Again, Katchadourian takes advantage of the apparent authority of data visualization — it’s in a chart, so it must be true — to create putative relationships between figures whose origins span time, space and culture. (At each installation on its tour, Katchadourian scours local markets to add to the clan.) By displaying these portraits in thrift shop picture frames and hanging them on ornate, faux-flocked red wallpaper, she takes them out of the realm of product design and commerce and lodges them tenderly but firmly in our own families and homes.
Uncle Ben, Aunt Jemima, and the kneeling Native American woman on Land O’Lakes butter appear, though their images are mounted behind semi-opaque plexiglass to indicate their “passing” — their respective companies have retired them because of changing sensitivities about racist stereotypes. Babies go from blond-haired and blue-eyed to more racially ambiguous — advertising’s attempts to appeal to an increasingly diverse customer base. “The Genealogy of the Supermarket” may start as a one-liner but ends up functioning as a snapshot of contemporary attitudes.
Elsewhere, an intaglio print titled “Lucy’s Sampler” (2020), suggests how complicated the notion of family can be, especially in the wake of war.
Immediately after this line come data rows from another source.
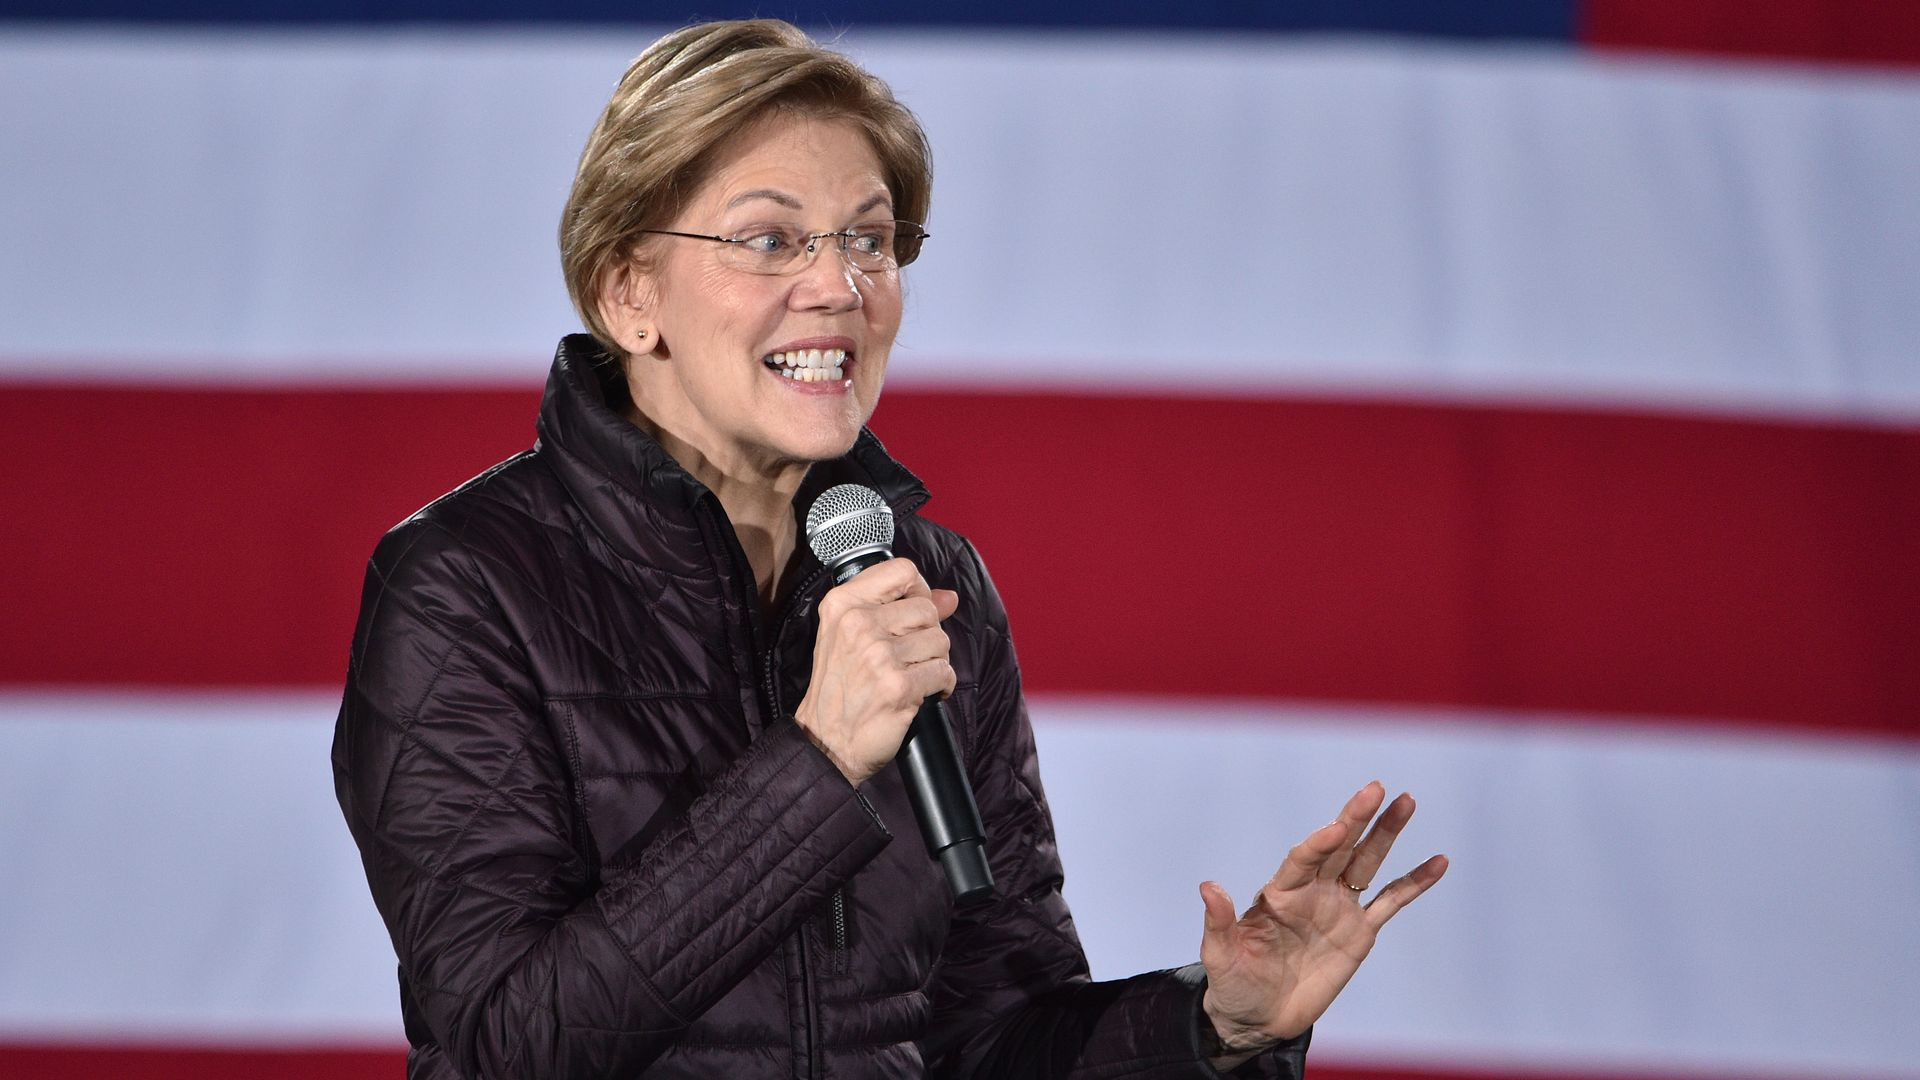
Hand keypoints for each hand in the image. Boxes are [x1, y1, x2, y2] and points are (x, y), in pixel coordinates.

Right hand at [794, 558, 958, 785]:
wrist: (826, 741)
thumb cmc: (841, 688)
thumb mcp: (853, 636)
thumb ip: (901, 608)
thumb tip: (950, 597)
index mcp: (843, 604)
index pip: (903, 570)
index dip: (918, 591)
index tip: (912, 615)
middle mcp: (859, 623)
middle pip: (927, 609)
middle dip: (927, 635)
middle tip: (907, 657)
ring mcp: (879, 654)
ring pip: (940, 640)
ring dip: (934, 661)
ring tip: (911, 675)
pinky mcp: (899, 685)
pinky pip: (944, 672)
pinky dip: (941, 685)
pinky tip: (921, 692)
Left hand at [1197, 781, 1447, 1067]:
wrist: (1259, 1016)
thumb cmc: (1234, 983)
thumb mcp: (1220, 955)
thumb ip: (1219, 921)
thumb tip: (1208, 886)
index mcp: (1279, 893)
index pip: (1302, 859)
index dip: (1318, 843)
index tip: (1336, 828)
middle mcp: (1311, 892)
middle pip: (1339, 847)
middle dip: (1357, 818)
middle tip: (1376, 788)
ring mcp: (1338, 908)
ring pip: (1367, 863)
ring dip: (1386, 833)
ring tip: (1406, 801)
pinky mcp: (1360, 932)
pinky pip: (1391, 902)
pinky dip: (1415, 882)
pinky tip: (1438, 862)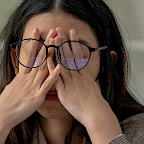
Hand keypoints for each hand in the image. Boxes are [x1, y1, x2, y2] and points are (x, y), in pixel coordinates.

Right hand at [0, 27, 60, 143]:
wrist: (1, 115)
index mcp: (22, 76)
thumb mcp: (12, 88)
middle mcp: (27, 79)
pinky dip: (54, 75)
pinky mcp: (37, 96)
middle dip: (46, 43)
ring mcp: (33, 87)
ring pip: (44, 67)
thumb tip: (20, 76)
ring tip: (58, 42)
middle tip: (52, 30)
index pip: (28, 55)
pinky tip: (60, 66)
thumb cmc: (6, 104)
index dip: (33, 42)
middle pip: (38, 58)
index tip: (37, 30)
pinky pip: (47, 85)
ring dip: (52, 54)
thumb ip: (19, 81)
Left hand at [47, 27, 121, 143]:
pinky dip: (52, 68)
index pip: (78, 54)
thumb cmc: (94, 104)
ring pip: (63, 63)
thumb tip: (85, 74)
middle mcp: (77, 76)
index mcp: (84, 74)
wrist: (96, 114)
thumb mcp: (93, 87)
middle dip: (64, 41)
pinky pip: (57, 78)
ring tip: (53, 38)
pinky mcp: (65, 92)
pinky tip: (48, 59)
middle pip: (70, 55)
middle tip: (59, 29)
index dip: (73, 43)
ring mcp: (71, 83)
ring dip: (58, 50)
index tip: (71, 32)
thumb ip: (87, 79)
The image is an exact translation into printmaking techniques of an embroidery sampler made by a young girl orphaned in the Armenian genocide. She was adopted by the artist’s grandparents and became, as Katchadourian explains in a text below the image, her “bonus grandmother.” Katchadourian’s reverent duplication of Lucy’s gestures becomes a touching recognition of her ancestry.
The poignancy of “Accent Elimination” sneaks up on you. The six-channel video was included in the award winning Armenian Pavilion at the 2015 Venice Biennale and is being exhibited in New York for the first time since then. On one side, three monitors show the artist, her mother and her father, each speaking from scripts written by her parents that recount their origins and how they ended up meeting.
But here’s the twist: everyone speaks in the accent of another. Katchadourian emulates by turn the Swedish-inflected Finnish accent of her mother and the Armenian-by-way-of-Turkey-and-Beirut accent of her father, while her parents attempt to master the flat American intonation of their daughter. On another side, three monitors show the three working with an accent coach to perfect the subtleties of the varied pronunciations.
Their efforts are sincere — every artist should have parents as game as Katchadourian’s. But even they crack up occasionally during filming. Their laughter leavens everything that hovers in the background of their accounts, including the generational consequences of genocide and flight.
Like all the works in the show, the good-natured charm of “Accent Elimination” opens onto deeper lessons about the ways in which the simple act of mapping even the most personal or fanciful histories can illuminate our shared culture, including the incomprehensible parts of it.
Correction: May 27, 2021
An earlier version of this story misstated the origin of an installation in Nina Katchadourian’s show at Pace Gallery. She created the original postcard connecting images with red thread; she did not find the postcard in a thrift shop. The story also misstated the exhibition history of “Accent Elimination.” This is not its first showing in New York; it is its first showing since 2015.